The Channel dialog lets you manage and pick up new colors. It is divided
into five separate parts: GIMP, CMYK, Triangle, Watercolor and Scales. You
can use the eyedropper, which is the last button of the dialog, to pick up
a color anywhere on your screen.
3.1.1.
Activate Dialog
The dialog can be called in the following ways :
from the toolbox-menu:
File->Dialogs->Colors
from the toolbox: click on the current Foreground or Background
color.
from the image-menu:
Dialogs->Colors
from an other dialog-menu:
Add Tab->Colors
3.1.2.
Using the dialog
The GIMP Selector
With the GIMP
Color Selector, you select a color by clicking on a
one-dimensional strip located at the right edge, and then in a
two-dimensional area located on the left. The one-dimensional
strip can encode any of the color parameters H, S, V, R, G, or B,
as determined by which of the adjoining buttons is pressed. The
two-dimensional area then encodes the two complementary color
parameters.
CMYK
You get to this selector by clicking on the printer icon. The CMYK
view gives you the possibility to manage colors from the
CMYK
color model.
Triangle
The Triangle selector is made up of a
chromatic circle
that allows to select Hue by click-and-drag a small circle and of
a triangle
that has also a small circle to vary intuitively Saturation and
Value.
Watercolor
This color selector is symbolized by a brush. The function mode of
the selector is a little different than those of the models
presented so far. The principle consists of changing the
current foreground color by clicking into into the rectangular
palette. If the current foreground color is for example
white, then this is reddish toned by one clicking into the red
color area. Repeated clicking strengthens the effect. With the
sliding control, which is right apart from the color palette, you
can trim the color quantity by which with every mouse click, it
takes up.

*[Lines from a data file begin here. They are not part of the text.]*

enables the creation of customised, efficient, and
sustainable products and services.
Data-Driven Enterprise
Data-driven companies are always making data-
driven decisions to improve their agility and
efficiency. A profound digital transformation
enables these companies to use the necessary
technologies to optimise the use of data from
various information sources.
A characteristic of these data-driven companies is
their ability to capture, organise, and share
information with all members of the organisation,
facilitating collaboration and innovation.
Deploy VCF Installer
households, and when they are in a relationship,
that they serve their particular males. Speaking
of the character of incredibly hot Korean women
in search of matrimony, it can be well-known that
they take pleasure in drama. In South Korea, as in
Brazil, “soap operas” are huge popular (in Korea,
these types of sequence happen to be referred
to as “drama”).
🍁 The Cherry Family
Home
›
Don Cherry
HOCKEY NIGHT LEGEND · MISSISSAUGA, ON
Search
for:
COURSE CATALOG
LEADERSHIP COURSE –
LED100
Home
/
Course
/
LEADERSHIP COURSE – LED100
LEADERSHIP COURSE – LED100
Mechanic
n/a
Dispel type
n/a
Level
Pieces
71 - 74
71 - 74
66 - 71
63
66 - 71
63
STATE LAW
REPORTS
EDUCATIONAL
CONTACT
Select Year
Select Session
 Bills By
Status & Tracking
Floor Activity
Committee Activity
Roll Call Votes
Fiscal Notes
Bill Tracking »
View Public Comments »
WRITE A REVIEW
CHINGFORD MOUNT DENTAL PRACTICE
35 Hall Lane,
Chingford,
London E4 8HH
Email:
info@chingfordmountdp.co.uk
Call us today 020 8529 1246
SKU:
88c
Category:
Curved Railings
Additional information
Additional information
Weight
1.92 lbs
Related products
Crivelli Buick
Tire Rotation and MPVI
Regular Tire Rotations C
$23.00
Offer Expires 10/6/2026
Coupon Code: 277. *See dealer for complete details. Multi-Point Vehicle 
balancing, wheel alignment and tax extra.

The further the sliding control is above, the
more color taken up per click.
Scales
This Scales exists only in the color selector you get from the
file menu of the Tool-Box or from the Dialogs menu in the image
menu bar.
This selector displays a global view of R, G, B channels and H, S,
V values, placed in sliders.
Color picker
This color picker exists only in the color selector you get from
the file menu of the Tool-Box or from the Dialogs menu in the
image menu bar.
The color picker has a completely different behaviour, than the
color picker tool.
Instead of picking the colors from the active image, you're able
to pick colors from the entire screen.
As described above, the color selection tool started from the toolbox
file menu and the image menu is different from the color selection
tool started in any other way. In the first tool, in the lower part
of the dialog, is showed the current foreground and background
colour. One of the two colors is in each case, recognizable actively
from a thin grey framework, which surrounds the active color box. In
order to activate a color box, you can simply click on the desired
box. All the modifications you do with the color selectors, apply to
the active color box.
Right up you find a symbol, consisting of two arrows, with which you
can exchange the foreground and background colour. At the bottom left
of the dialog, just below the foreground color block, you find a
switching surface with two small, one black and the other white,
partially overlapping squares. If you click on these, the front and
background colour are put back to black and white respectively.